Achewood is the opposite; the characters are so fully realized that they BLOG in their distinct voices. The interview touches on this with the two main characters, but it extends to literally all the characters in the strip.
Achewood's humor is wry and absurdist. It's not the humor of a newspaper comic strip and it's not the humor of a typical webcomic. It's off in a space of its own. It's a bit like watching the best bits of Seinfeld after a 24 hour marathon of Golden Girls. Some people say that Achewood isn't funny, but all I can say to them is that there's a 1982 Subaru Brat waiting for them when they get to hell.
-- I wanna decide who lives and who dies - Crow T. Robot, MST3K
Yeah, I don't get it either. Can someone explain to me how today's strip is supposed to be funny?
When is NPR going to interview XKCD?
Give me Classic Slashdot or give me death!
In other words, you like Cyanide and Happiness and a bunch of comics where someone says something snide about video games every day.
-- I wanna decide who lives and who dies - Crow T. Robot, MST3K
When is NPR going to interview XKCD?
Not before XKCD develops such as huge following that Randall Munroe can quit his day job and publish a book of collected strips. Which is what prompted the Achewood interview.

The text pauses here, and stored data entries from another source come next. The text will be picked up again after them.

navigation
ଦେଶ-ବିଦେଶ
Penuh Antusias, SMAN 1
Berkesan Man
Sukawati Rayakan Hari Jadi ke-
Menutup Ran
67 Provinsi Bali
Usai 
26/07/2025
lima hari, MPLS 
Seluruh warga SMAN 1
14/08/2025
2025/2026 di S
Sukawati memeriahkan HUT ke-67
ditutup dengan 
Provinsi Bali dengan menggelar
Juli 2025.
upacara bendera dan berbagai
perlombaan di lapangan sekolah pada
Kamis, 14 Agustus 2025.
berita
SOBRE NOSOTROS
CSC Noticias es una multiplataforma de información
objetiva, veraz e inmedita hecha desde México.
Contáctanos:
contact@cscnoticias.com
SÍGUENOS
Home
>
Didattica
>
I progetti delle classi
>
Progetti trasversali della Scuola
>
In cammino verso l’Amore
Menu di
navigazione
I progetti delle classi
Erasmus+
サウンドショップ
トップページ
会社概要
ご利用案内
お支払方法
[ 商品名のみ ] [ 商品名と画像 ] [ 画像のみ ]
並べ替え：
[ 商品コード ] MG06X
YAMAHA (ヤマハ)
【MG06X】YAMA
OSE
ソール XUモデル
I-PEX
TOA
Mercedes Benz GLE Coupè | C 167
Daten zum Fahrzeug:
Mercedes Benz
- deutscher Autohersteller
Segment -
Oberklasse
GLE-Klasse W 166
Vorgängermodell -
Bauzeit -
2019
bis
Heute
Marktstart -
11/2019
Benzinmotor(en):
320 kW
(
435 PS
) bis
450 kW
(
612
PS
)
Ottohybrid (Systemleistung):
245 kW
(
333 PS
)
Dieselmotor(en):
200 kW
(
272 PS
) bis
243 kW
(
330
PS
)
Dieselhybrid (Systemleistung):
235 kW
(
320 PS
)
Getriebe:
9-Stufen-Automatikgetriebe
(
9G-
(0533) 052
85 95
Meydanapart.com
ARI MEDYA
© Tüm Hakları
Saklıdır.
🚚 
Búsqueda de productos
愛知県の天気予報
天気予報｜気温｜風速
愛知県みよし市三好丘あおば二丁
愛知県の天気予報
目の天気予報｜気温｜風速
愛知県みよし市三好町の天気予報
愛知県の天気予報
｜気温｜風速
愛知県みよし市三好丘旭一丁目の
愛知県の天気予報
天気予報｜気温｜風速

I too find Achewood unfunny. (When I pulled up the NPR story, I was surprised to discover that the link to achewood.com was gray, indicating I'd browsed it recently. Must not have made an impression.) But I can see where it would appeal to people with a certain kind of evil sense of humor. Let's avoid the Slashdotter Fallacy ("What I like/need/approve of is what the world revolves around"), shall we?